In Wikipedia the following is said about the concept of estimator:
"In statistics, an estimator is a rule for calculating an estimate of a given quantity based on observed data: thus the rule (the estimator), the quantity of interest (the estimand) and its result (the estimate) are distinguished.[1] For example, the sample mean is a commonly used estimator of the population mean. "
Now I know that:
The estimator, is some sort of function that is applied on the data set / sample size. My question is, does the estimator, if we consider point estimators, gives me a value for each data value. If I have a data set of N values, then would I get N values when utilizing the estimator or would I get a single value? The fact that one can talk about the expected value of an estimator, leads me to believe that the estimator returns a value for each individual data from a sample. But I am not sure. Plus additionally, when we talk about expected values, usually we have in mind (in practice and real life) a physical quantity or characteristic that characterizes the sample size and can be measured. So how does it make sense to talk about expectation value of a function, in this case of the estimator?
The estimand is the parameter of the population.
The estimate, is what? The value of the parameter of the population but received from the estimator when considering the sample?
An example is given in wikipedia and that can be read above. If the sample mean is the estimator for the population mean, then is it correct to say that the population mean is the parameter and the value of the sample mean is the estimate?
Can we have different estimators for one population parameter. Like in the example above, are there other estimators for the population mean other than the sample mean?
I'd really like an example where I can see how all these concepts are connected.

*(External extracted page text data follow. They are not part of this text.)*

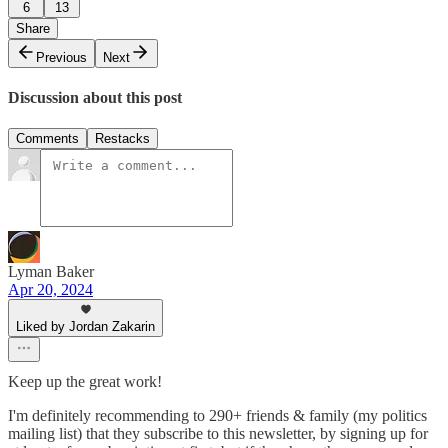
6
13
Share
Previous
Next
Discussion about this post
Comments
Restacks
Lyman Baker
Apr 20, 2024
Liked by Jordan Zakarin
Keep up the great work!
I'm definitely recommending to 290+ friends & family (my politics
mailing list) that they subscribe to this newsletter, by signing up for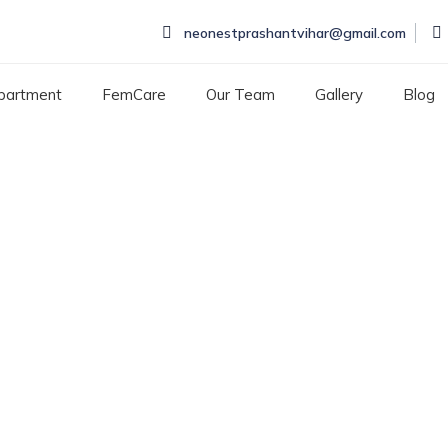
neonestprashantvihar@gmail.com
partment
FemCare
Our Team
Gallery
Blog
cological problems
CAL PROBLEMS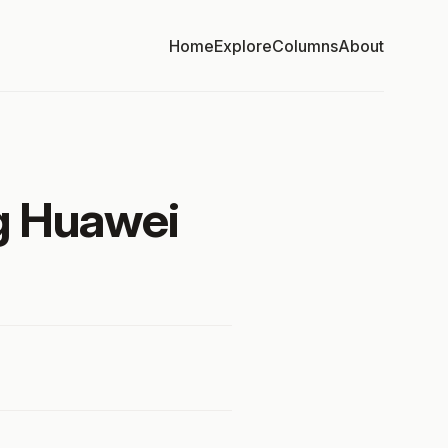
Home
Explore
Columns
About
ng Huawei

But most important for me is the first question. Does the estimator takes the entire sample as input and gives a single value back, or does it gives as many values as data points the sample has? As I said above, the fact that we talk about the expected value of the estimator (which confuses me since the estimator is a function and I have never considered the expectation value of a function, but only of physical quantities that can be measured) for a data set, then we should receive as many values as data points in the sample
An estimator is a function that takes the sample values as input, and gives some kind of value as output. What form that output takes depends on what population property it's an estimator of, but typically one sample gives one estimate.

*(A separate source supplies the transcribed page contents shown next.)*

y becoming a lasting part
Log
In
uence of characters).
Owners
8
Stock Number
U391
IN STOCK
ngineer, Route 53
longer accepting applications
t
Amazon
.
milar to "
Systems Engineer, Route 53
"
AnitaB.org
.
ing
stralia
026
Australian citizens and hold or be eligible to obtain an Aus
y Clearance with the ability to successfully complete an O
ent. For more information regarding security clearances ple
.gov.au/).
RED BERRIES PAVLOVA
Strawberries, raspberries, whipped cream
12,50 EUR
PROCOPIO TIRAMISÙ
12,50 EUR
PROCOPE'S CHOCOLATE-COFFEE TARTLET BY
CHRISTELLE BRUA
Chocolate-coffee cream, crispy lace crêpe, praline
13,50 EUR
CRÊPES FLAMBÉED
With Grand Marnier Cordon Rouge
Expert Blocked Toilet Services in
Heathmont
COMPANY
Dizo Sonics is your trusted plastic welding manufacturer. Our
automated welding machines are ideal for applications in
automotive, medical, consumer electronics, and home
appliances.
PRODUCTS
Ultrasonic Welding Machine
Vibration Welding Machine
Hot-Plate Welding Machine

For example, if I take a sample of 100 people and measure their height, and use that to estimate the average height in the population, then:
The estimand is the average height of the population (say, 150 cm)
The estimator is the random variable calculated as the sample average, $\frac{1}{N}\sum X_i$
The estimate is the actual measured value of the sample average (say, 147 cm)

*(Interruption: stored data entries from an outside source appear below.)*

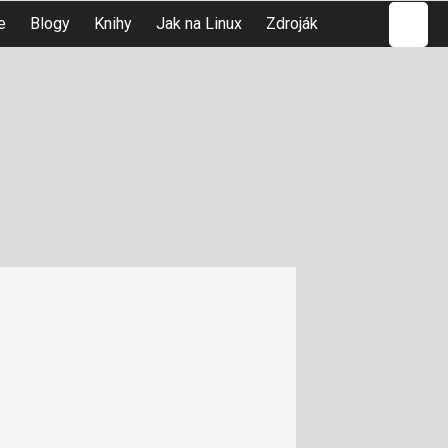
Hledat
e
Blogy
Knihy
Jak na Linux
Zdroják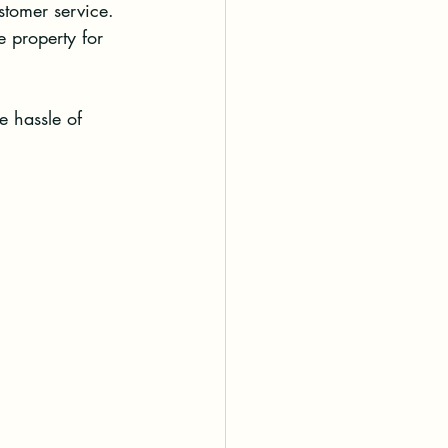
stomer service.
e property for 
e hassle of 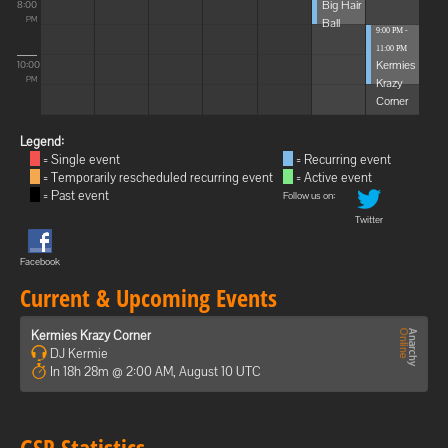
Big Hair
8:00
Ball
PM
9:00 PM -
11:00 PM
Kermies
10:00
Krazy
PM
Corner
Legend:
= Single event
= Recurring event
= Temporarily rescheduled recurring event
= Active event
= Past event
Follow us on:
Twitter
Facebook
Current & Upcoming Events
Kermies Krazy Corner
DJ Kermie
In 18h 28m @ 2:00 AM, August 10 UTC
GSP Statistics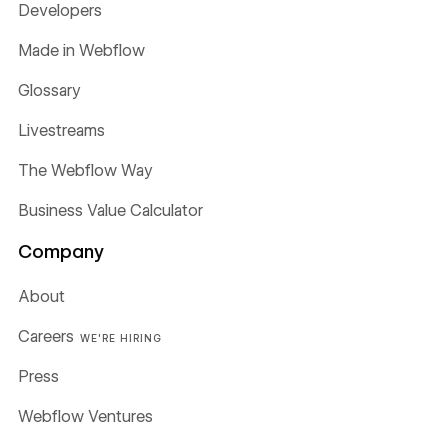
Developers
Made in Webflow
Glossary
Livestreams
The Webflow Way
Business Value Calculator
Company
About
Careers
WE'RE HIRING
Press
Webflow Ventures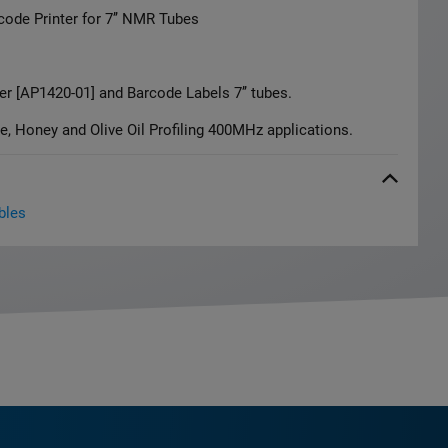
rcode Printer for 7’’ NMR Tubes
er [AP1420-01] and Barcode Labels 7’’ tubes.
e, Honey and Olive Oil Profiling 400MHz applications.
bles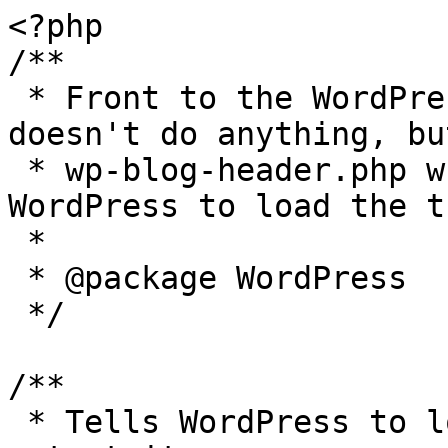
<?php

/**

 * Front to the WordPress application. This file 
doesn't do anything, bu
 * wp-blog-header.php which does and tells 
WordPress to load the t
 *

 * @package WordPress

 */

/**

 * Tells WordPress to load the WordPress theme and 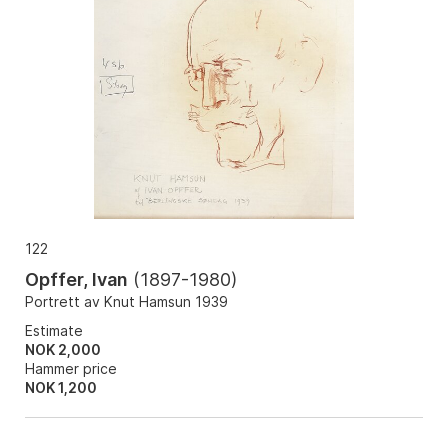
122
Opffer, Ivan
(
1897-1980
)
Portrett av Knut Hamsun 1939
Estimate
NOK 2,000
Hammer price
NOK
1,200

You can have multiple estimators for the same parameter, and a lot of sampling theory is about defining different estimators and examining their properties. For example, instead of taking the sample mean as-is I could give different people in the sample different weights depending on their sex, and that would give me an alternative estimator. I could even just take the tallest height of all the people in the sample as my estimator - it might not be a good choice, but it's a valid one.
EDIT to answer questions from the comments:
It's both. It's a random variable calculated as a function of sample values, which are themselves random variables.
It's still an estimator for the average height of the population. There isn't one canonical estimator per parameter, you just put together any combination of sample values you like and you've got a new estimator for any parameter you want (but it probably won't be a good estimator).
It depends a little on how you structure things, but under certain common assumptions then you can show that the expected value of the sample mean is exactly equal to the population mean, which means it's an unbiased estimator of the population mean.